Tuesday, April 5, 2016

Double Bonds, Triple Bonds

Double bonds?  If bonds form from unpaired orbits then parallel double bonds are impossible.  In the case of \(C\), Carbon we first form a stable \(C_2\),


which is just like the \(Ne\), Neon element.  From this we can obtain a ethene, \(C_2H_4\) by unpairing two paired to obtain four unpaired orbits.  To each of these unpaired orbits, a hydrogen atom is bonded to it.  We can image that the horizontal bond that constitute part of the double bond being stretched when the two \(C\) nuclei cannot be concentric, and the vertical bond not effecting the spacial arrangement of the two bonded Hydrogen atoms on each side.  As far as a single \(C\) nucleus is concerned three bonds (a double bond and two bonds with hydrogen) around it distribute themselves coplanar separated by \(120^o\).

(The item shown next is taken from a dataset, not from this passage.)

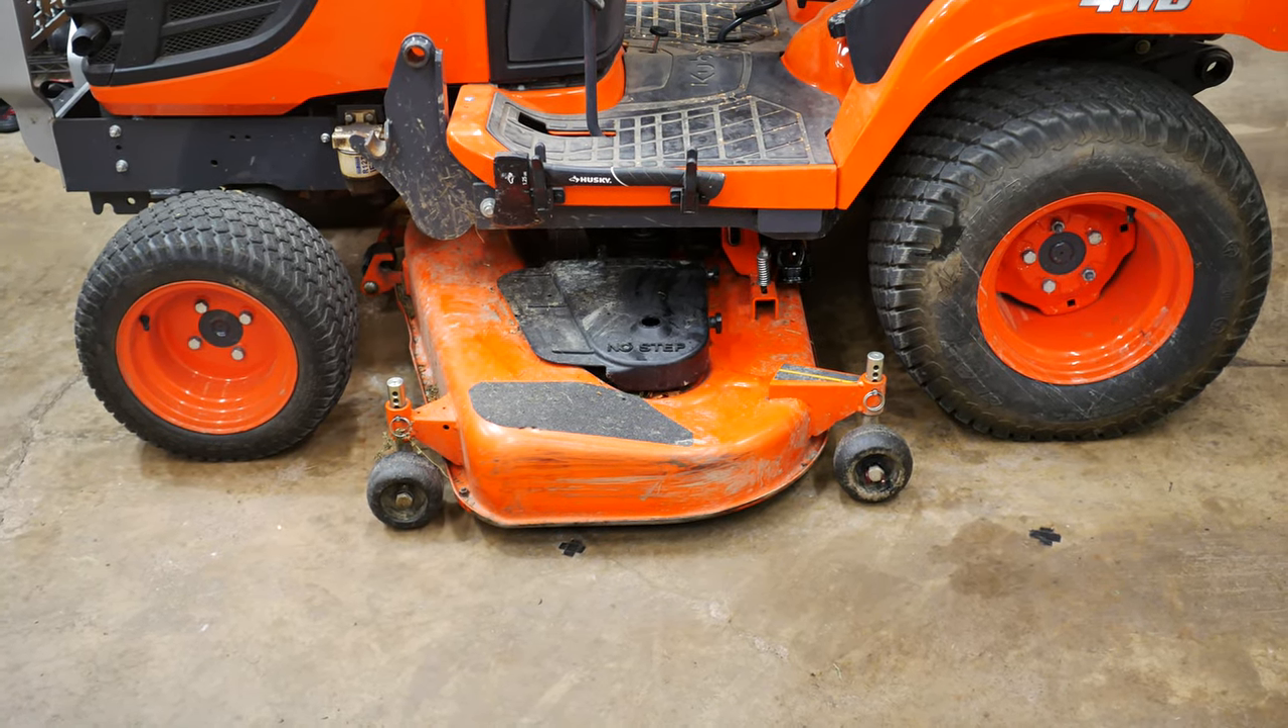So I have the belly mower underneath the mower.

This suggests a stronger double bond than a pair of single bonds filling the adjacent vertices of a tetrahedron being twisted into a parallel double bonds.

But why stop at double,


This also suggests a much stronger and stable triple bonds than three twisted single bonds from the corners of a tetrahedron.  A single paired orbit is unpaired and one hydrogen atom bonds with each unpaired orbit.  The resulting structure is linear.

The new interpretation of Quantum Numbers gives flexibility to bond formation as the number of orbits around a nucleus can be reduced by reducing \(n\).  The remaining orbits are unpaired to provide for the number of radicals around the molecules.

For once not twisted!  And among those paired, double and triple bonds, democracy! All equal.  No need for Hybridization.